Sheldon Cheskes, Robert H Schmicker, Jim Christenson, David D Salcido, Tom Rea, Judy Powell, Dana P Edelson, Rebecca Sell, Susanne May, James J Menegazzi, Lois Van Ottingham, Michele Olsufka, Sarah Pennington, Jacob Simonini, Robert A Berg, Ian Stiell, Ahamed Idris, Blair Bigham, Laurie Morrison
Circulation 2011 July 5, 124 (1): 58-66
21690495

BACKGROUND: Perishock pauses are pauses in chest compressions before and after defibrillatory shock. We examined the relationship between perishock pauses and survival to hospital discharge.

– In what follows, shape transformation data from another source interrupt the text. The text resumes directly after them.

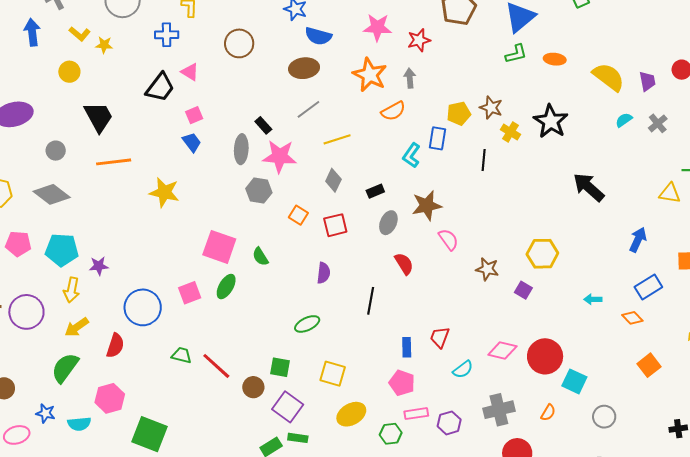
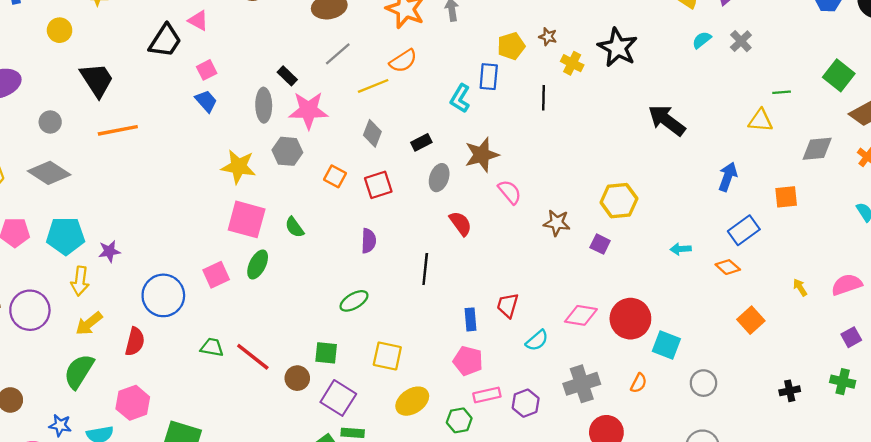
brown star: (491, 108) -> (548, 37), size x0.7
orange semicircle: (393, 111) -> (403, 61), moved
yellow star: (164, 192) -> (239, 167), moved

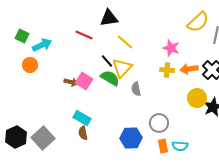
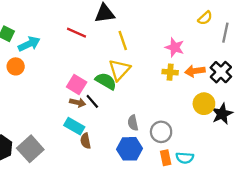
yellow semicircle: (198, 22) -> (205, 18), size x0.6
yellow line: (125, 42) -> (123, 41), turned 30
black line: (107, 61) -> (92, 101), moved
brown arrow: (71, 82) -> (78, 103), moved
gray semicircle: (136, 89) -> (133, 123), moved
brown semicircle: (83, 133) -> (86, 141), moved

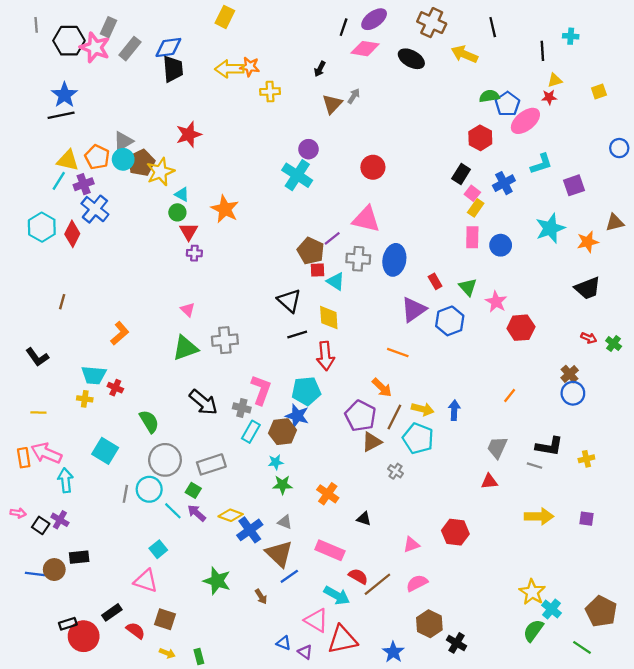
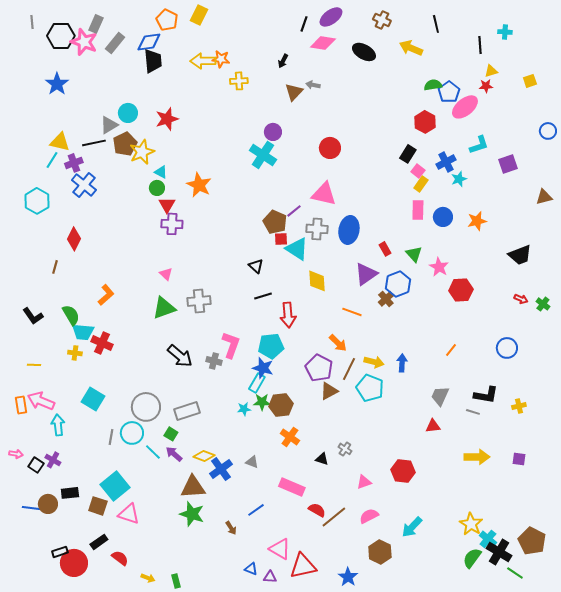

METHODS AND RESULTS: We included out-of-hospital cardiac arrest patients in the Resuscitation Outcomes Consortium Epistry-Cardiac Arrest who suffered arrest between December 2005 and June 2007, presented with a shockable rhythm (ventricular fibrillation or pulseless ventricular tachycardia), and had cardiopulmonary resuscitation process data for at least 1 shock (n=815). We used multivariable logistic regression to determine the association between survival and perishock pauses. In an analysis adjusted for Utstein predictors of survival, the odds of survival were significantly lower for patients with preshock pause ≥20 seconds (odds ratio, 0.47; 95% confidence interval, 0.27 to 0.82) and perishock pause ≥40 seconds (odds ratio, 0.54; 95% confidence interval, 0.31 to 0.97) compared with patients with preshock pause <10 seconds and perishock pause <20 seconds. Postshock pause was not independently associated with a significant change in the odds of survival. Log-linear modeling depicted a decrease in survival to hospital discharge of 18% and 14% for every 5-second increase in both preshock and perishock pause interval (up to 40 and 50 seconds, respectively), with no significant association noted with changes in the postshock pause interval.

CONCLUSIONS: In patients with cardiac arrest presenting in a shockable rhythm, longer perishock and preshock pauses were independently associated with a decrease in survival to hospital discharge. The impact of preshock pause on survival suggests that refinement of automatic defibrillator software and paramedic education to minimize preshock pause delays may have a significant impact on survival.